New perspectives on grammatical change in heritage Norwegian
Introducing the adult speaker and adolescent relearner
Keywords:grammatical change, heritage relearning, balanced bilingualism, speaker demographics, heritage language exposure
This study introduces two speaker types, which have not yet been studied, to the study of heritage Norwegian: one adult (48, i.e., not elderly) and one adolescent speaker (16), “Kari” and “Jess”. They are both North American, English-dominant heritage speakers of Norwegian (AmNo), but differ from an older, previously studied cohort of American Norwegian speakers (old AmNo) in several respects. Kari and Jess have had more continuous contact with Norway throughout their lives. They are both Norwegian-literate and consume Norwegian-language media. Jess has attended Norwegian language courses in Norway, which motivates seeing her as a heritage language relearner. In this pilot study, we test the hypothesis that such extra-linguistic factors lead to grammatical differences between the groups. The hypothesis is tested by the analysis of three variables previously studied in old AmNo speakers: verb-second word order in non-subject initial clauses, possessive placement, and grammatical gender.

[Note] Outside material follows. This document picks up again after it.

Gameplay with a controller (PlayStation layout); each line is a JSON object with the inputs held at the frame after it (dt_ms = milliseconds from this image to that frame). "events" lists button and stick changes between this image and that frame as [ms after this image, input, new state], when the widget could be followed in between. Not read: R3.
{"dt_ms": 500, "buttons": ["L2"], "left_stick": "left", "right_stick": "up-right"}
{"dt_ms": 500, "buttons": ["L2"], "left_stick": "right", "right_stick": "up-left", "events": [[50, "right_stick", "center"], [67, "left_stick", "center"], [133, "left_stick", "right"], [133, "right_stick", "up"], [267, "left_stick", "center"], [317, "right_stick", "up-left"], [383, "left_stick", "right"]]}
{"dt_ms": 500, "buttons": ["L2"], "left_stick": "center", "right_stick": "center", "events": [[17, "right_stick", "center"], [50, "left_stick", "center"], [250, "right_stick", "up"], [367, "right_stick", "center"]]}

We drew data from a 48-minute semi-structured speech recording. The study found that Kari and Jess indeed differ from old AmNo speakers. Kari’s language shows very little grammatical innovation, placing her among the most stable AmNo speakers. Jess’ language, in contrast, shows strongly innovative tendencies in all studied variables. To explain the innovations in Jess’ language, we appeal to heterogeneous input during childhood acquisition and cross-linguistic influence from English. Both factors, we argue, are active in the process of heritage language relearning.